Dengan pola penanaman long line ataupun juga dengan bambu apung, budidaya rumput laut bisa dipanen enam kali setahun.
Satu long line rata-rata memproduksi 2,5 ton rumput laut basah, dan kala dikeringkan menghasilkan 375 kilogram, atau setiap satu kwintal (100 kilogram) rumput laut basah yang dikeringkan akan menjadi 15 kilogram rumput laut kering.
Harga jualnya mencapai Rp1.000/kilogram rumput laut basah, dan Rp5.000/kilogram rumput laut kering.
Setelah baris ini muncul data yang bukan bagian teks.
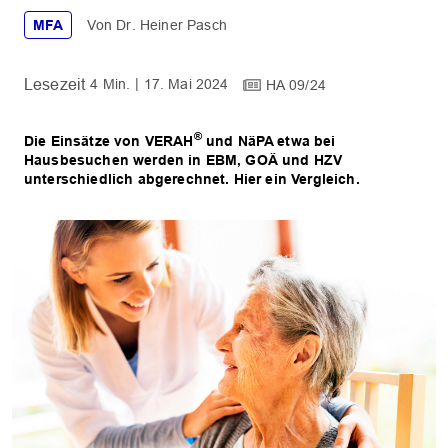
MFA
Dr. Heiner Pasch
4 Min.
17. Mai 2024
HA 09/24
®
Die Einsätze von VERAH
und NäPA etwa bei
Hausbesuchen werden in EBM, GOÄ und HZV
unterschiedlich abgerechnet. Hier ein Vergleich.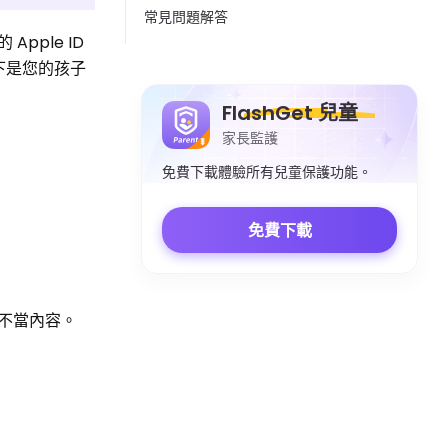
常見問題解答
pple ID
下是您的孩子
FlashGet 兒童
家長監護
免費下載體驗所有兒童保護功能。
免費下載
取不當內容。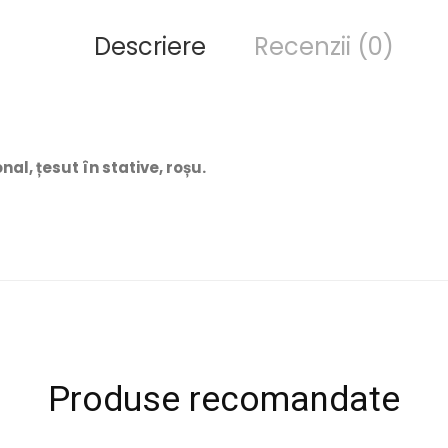
Descriere
Recenzii (0)
al, țesut în stative, roșu.
Produse recomandate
Setidaknya hasil penjualan nelayan dari satu long line bisa Rp15 juta. Nilai yang lebih dari lumayan untuk masa kerja tiap 1,5 bulan.
Namun Ujang Komarudin menyebutkan cuaca yang tak menentu belakangan ini bisa membuat produksi rumput laut kering akan berkurang, di samping optimalisasi lahan yang baru 30%.
Pendampingan
Keberadaan BBL Lombok memiliki peran penting dalam membantu pemprov dan masyarakat dalam mengembangkan budidaya rumput laut. Penguasaan rekayasa teknologi menjadi katalisator yang mendukung produksi.
Ujang boleh berbangga karena BBL Lombok mencapai prestasi rekayasa teknologi untuk rumput laut NTB. BBL Lombok sendiri merupakan salah satu 15 Unit Pelaksana Teknis (UPT) Kementerian Kelautan dan Perikanan yang tersebar di Tanah Air.
Balai yang dipimpin pria Tasikmalaya yang tahun lalu memimpin BBL Aceh tersebut, sukses menguasai teknik domestikasi, seleksi thallus, produksi bibit rumput laut yang berkualitas dan tersedia sepanjang tahun.
Selain itu para nelayan budidaya juga diuntungkan dengan adanya bantuan sarana untuk pengembangan rumput laut dan penanganan pascapanen, serta progam pendukung lainnya. Tenaga penyuluh dan pendamping dari BBL Lombok juga memiliki peran penting.
Sayangnya, produksi rumput laut NTB masih berupa produk bahan baku (rumput laut kering) dan semi karaginan. Faktor nilai tambah diperlukan agar produk rumput laut bisa menguntungkan seperti pengolahan menjadi tepung rumput laut.
Memang sejumlah hal masih menjadi tantangan tersendiri bagi pemangku kepentingan kegiatan produksi rumput laut seperti belum adanya standar nasional untuk derivat produk rumput laut, biaya pengolahan limbah tinggi dan belum ada lembaga penyangga.
2013 juga menjadi asa pemprov NTB untuk memiliki pabrik karaginan yang diharapkan menyerap tenaga kerja sebanyak 149.140 orang dengan perkiraan pendapatan pembudidaya sekitar Rp3,35 triliun rupiah.
Setidaknya, Tuhan pun mungkin tersenyum kala melihat para petani di Lombok meraup untung dari hamparan rumput laut demi mengejar kesejahteraan keluarga, dan capaian hidup yang lebih baik di masa mendatang.